You see it's easy for you to say once you fully understand and realize that there IS NONE. For most people, they have to come up to that point, and until then they will be broken, depressed and confused.
So take it easy on others.

you're right. i feel super sorry for people with mental illnesses who feel like life is pain. fuck that, i hope none of my friends or i have to experience that

Life is not a movie and does not have a point or really need one. The sooner you figure that out the happier you will be, YOLO.

hi OP, you know what i've been wondering lately: we always ask what is the point of human existence. But I ask: what is the point of this realm? WHERE the fuck are we? How can we attack our own meaning, when we can't even begin to acknowledge that, after thousands of years of figuring it out, we have discovered that we are just floating out in the middle of nowhere. no one is out there faggots, we are in a meaningless place. the place's meaning is so much more important than ours... and don't get me started on this "the secret" shit... the point of continuing on at the very least is to create "inclusive fitness" for those similar to us. even a 90 year old man can kill an enemy infant (in the evolutionary time sense). the point is to make a dent, and to make the enemy miserable. we stand knee deep is a septic tank.
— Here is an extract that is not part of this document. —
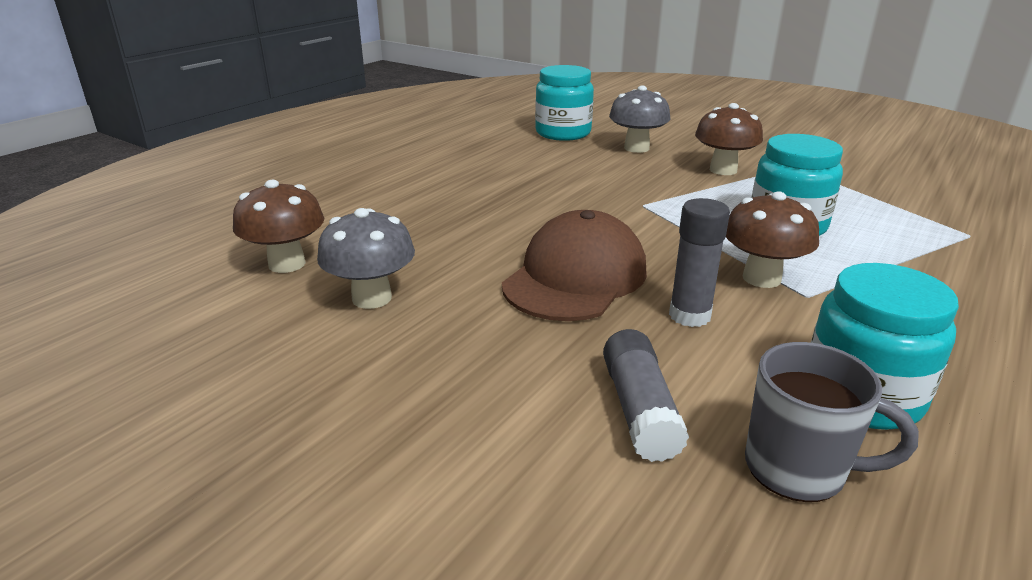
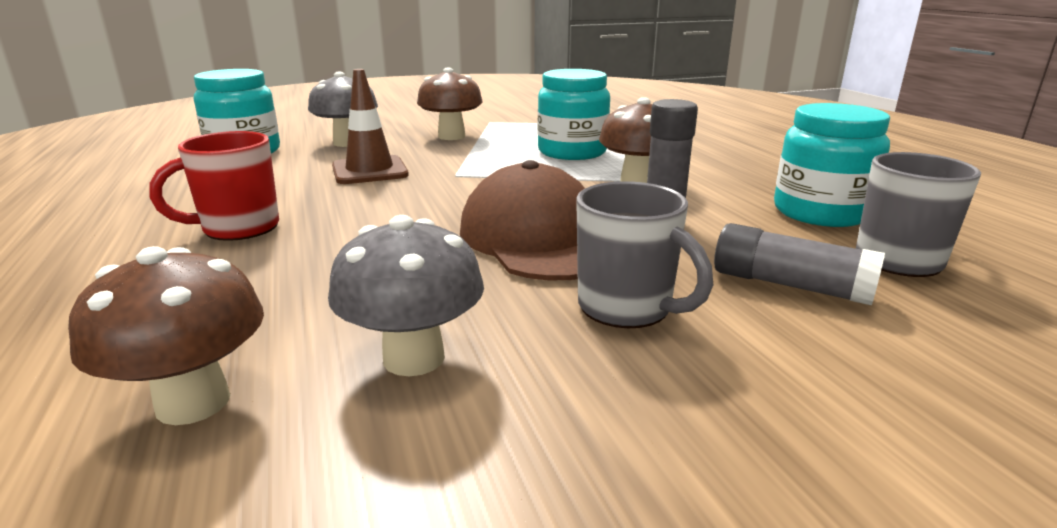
camera: 55 degrees left, 5 degrees down
(455, 188) = (238, 228): none -> red mug
(507, 345) = (627, 308): none -> grey mug
(598, 177) = (370, 171): none -> brown traffic cone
hello, i'm detective carlson. i'm a 13 year old girl looking for oh wait forget the first part. i'm a 13 year old girl looking for cool older guys. don't be sad because i like guys over 30 with cool cars. message me.

I've thought about this.

Why does the army give soldiers guns?

Take a step back and look at your equipment. You have a life and a dick, live life and use your dick. Teach your son's to use there's

theirs*

it doesn't take a mental illness to experience "life is a pain" state. It takes incorrect values preached in life by parents, school, friends, colleagues, TV or whatever. When you are trying to become what someone else decided is best for you - and you cannot succeed for the life of it - you start to feel pain. It's a crucial moment, when either a person breaks down and goes down the depressed rabbit hole, or gets fucking furious and starts giving no shits about anyone around. Usually the healthier path is a combination of both. But yeah, keep your mind sharp my friend, and don't go too hard on people, since we rarely know what shit they are going through in their worldviews.